3/4 pound sharp white Cheddar cheese, cut into twenty-four 1 1/2-inch squares 1/4 inch thick
1 teaspoon cumin seeds
2 tablespoons sliced blanched almonds
Salt and freshly ground pepper
How to Make It
In a large stockpot, melt the butter in the vegetable oil. Add the onion and garlic and cook over high heat, stirring, until softened but not browned, about 4 minutes. Add the curry and cook, stirring, for 1 minute. Add the squash and cook, stirring, for 4 minutes. Add 6 cups of the stock and bring to a boil. Cover and simmer over moderately low heat until the squash is tender, about 30 minutes.
Meanwhile, arrange 4 of the Cheddar squares in a large nonstick skillet and cook undisturbed over moderate heat until bubbling, about 1 1/2 minutes. Sprinkle each square with a small pinch of the cumin seeds and 3 or 4 almond slices; cook until the edges are golden and the cheese is set, about 1 1/2 minutes longer. Using a thin spatula, flip the cheese crisps and cook until the almonds are lightly browned, about 20 seconds longer. Transfer to a baking sheet lined with paper towels and let cool until crisp. Wipe out the skillet and repeat with the remaining Cheddar, cumin seeds and almonds.

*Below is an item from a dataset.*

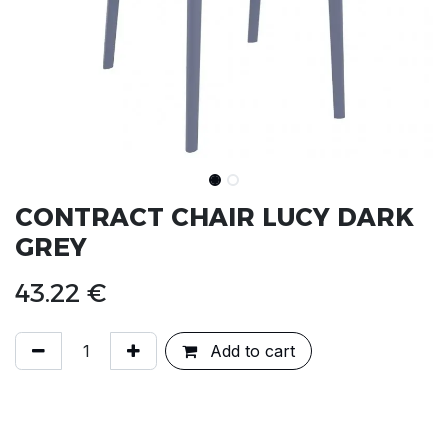
CONTRACT CHAIR LUCY DARK
GREY
43.22
€
Add to cart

Working in batches, puree the soup in a blender. Return the soup to the pot and gradually stir in about 2 cups of stock, until the soup has a silky, bisquelike consistency. Season with salt and pepper and keep warm over low heat.
Ladle the soup into shallow bowls and pass the Cheddar crisps alongside for dipping or crumbling.
The soup can be refrigerated for up to 3 days. The Cheddar crisps can be stored overnight in an airtight container. Recrisp on a baking sheet in a 350° oven and let cool.